> Action item
Among the entries below, please show each line that carries the word "Высоцкого".

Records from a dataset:

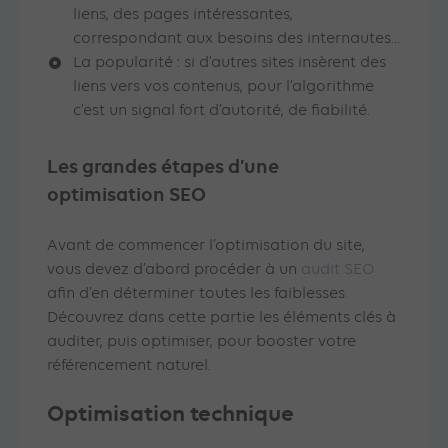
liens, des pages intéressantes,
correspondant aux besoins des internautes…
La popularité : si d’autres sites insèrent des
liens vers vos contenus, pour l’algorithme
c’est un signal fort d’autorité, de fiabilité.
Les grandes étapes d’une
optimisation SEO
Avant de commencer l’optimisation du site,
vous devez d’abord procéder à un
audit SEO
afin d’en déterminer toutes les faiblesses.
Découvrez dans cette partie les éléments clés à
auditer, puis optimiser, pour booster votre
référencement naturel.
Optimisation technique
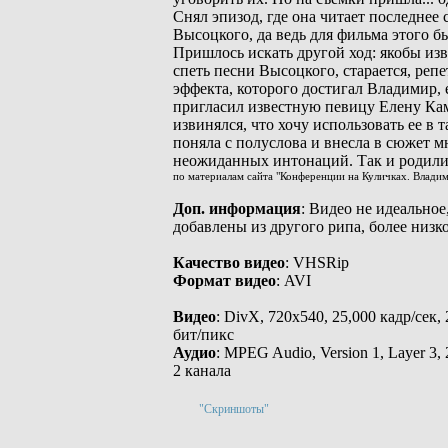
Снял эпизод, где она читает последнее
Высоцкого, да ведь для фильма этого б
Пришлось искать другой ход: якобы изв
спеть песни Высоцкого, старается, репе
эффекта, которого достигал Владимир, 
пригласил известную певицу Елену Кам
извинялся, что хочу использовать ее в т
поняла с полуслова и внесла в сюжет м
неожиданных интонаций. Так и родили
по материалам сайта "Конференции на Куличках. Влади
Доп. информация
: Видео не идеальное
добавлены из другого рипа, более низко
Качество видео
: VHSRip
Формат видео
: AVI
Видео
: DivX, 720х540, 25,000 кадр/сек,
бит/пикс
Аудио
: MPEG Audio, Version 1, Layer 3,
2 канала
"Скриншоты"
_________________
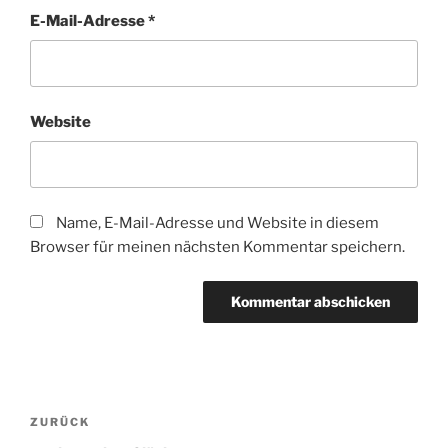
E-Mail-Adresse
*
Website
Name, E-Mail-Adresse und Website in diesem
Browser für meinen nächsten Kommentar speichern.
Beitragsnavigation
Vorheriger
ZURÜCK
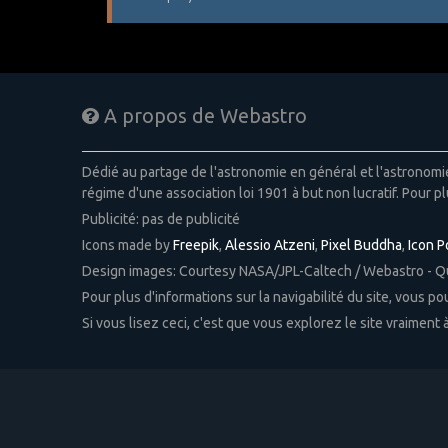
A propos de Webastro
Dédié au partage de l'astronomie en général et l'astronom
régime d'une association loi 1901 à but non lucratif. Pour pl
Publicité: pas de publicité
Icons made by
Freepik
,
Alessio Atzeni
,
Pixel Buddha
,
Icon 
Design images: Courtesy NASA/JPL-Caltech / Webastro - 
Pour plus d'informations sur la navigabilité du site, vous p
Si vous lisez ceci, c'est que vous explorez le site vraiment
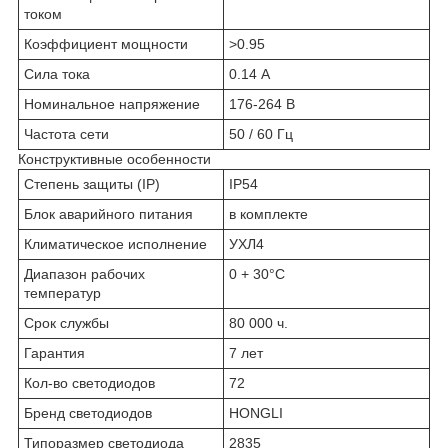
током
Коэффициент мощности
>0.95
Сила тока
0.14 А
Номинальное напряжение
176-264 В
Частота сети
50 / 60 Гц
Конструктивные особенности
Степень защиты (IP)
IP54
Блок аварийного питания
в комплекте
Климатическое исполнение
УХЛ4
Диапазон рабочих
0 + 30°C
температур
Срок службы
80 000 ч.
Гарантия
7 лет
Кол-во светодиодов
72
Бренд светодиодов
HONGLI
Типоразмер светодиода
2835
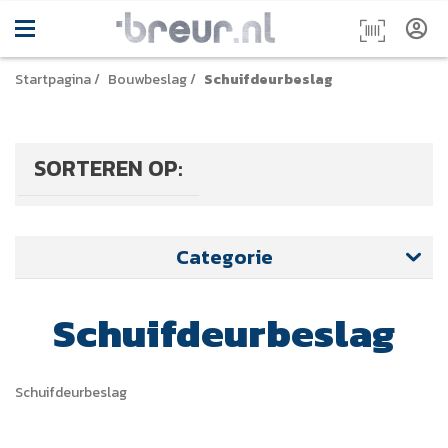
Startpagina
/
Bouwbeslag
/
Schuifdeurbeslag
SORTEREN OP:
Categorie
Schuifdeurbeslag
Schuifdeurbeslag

> Written answer
Высоцкого, да ведь для фильма этого б
спеть песни Высоцкого, старается, репе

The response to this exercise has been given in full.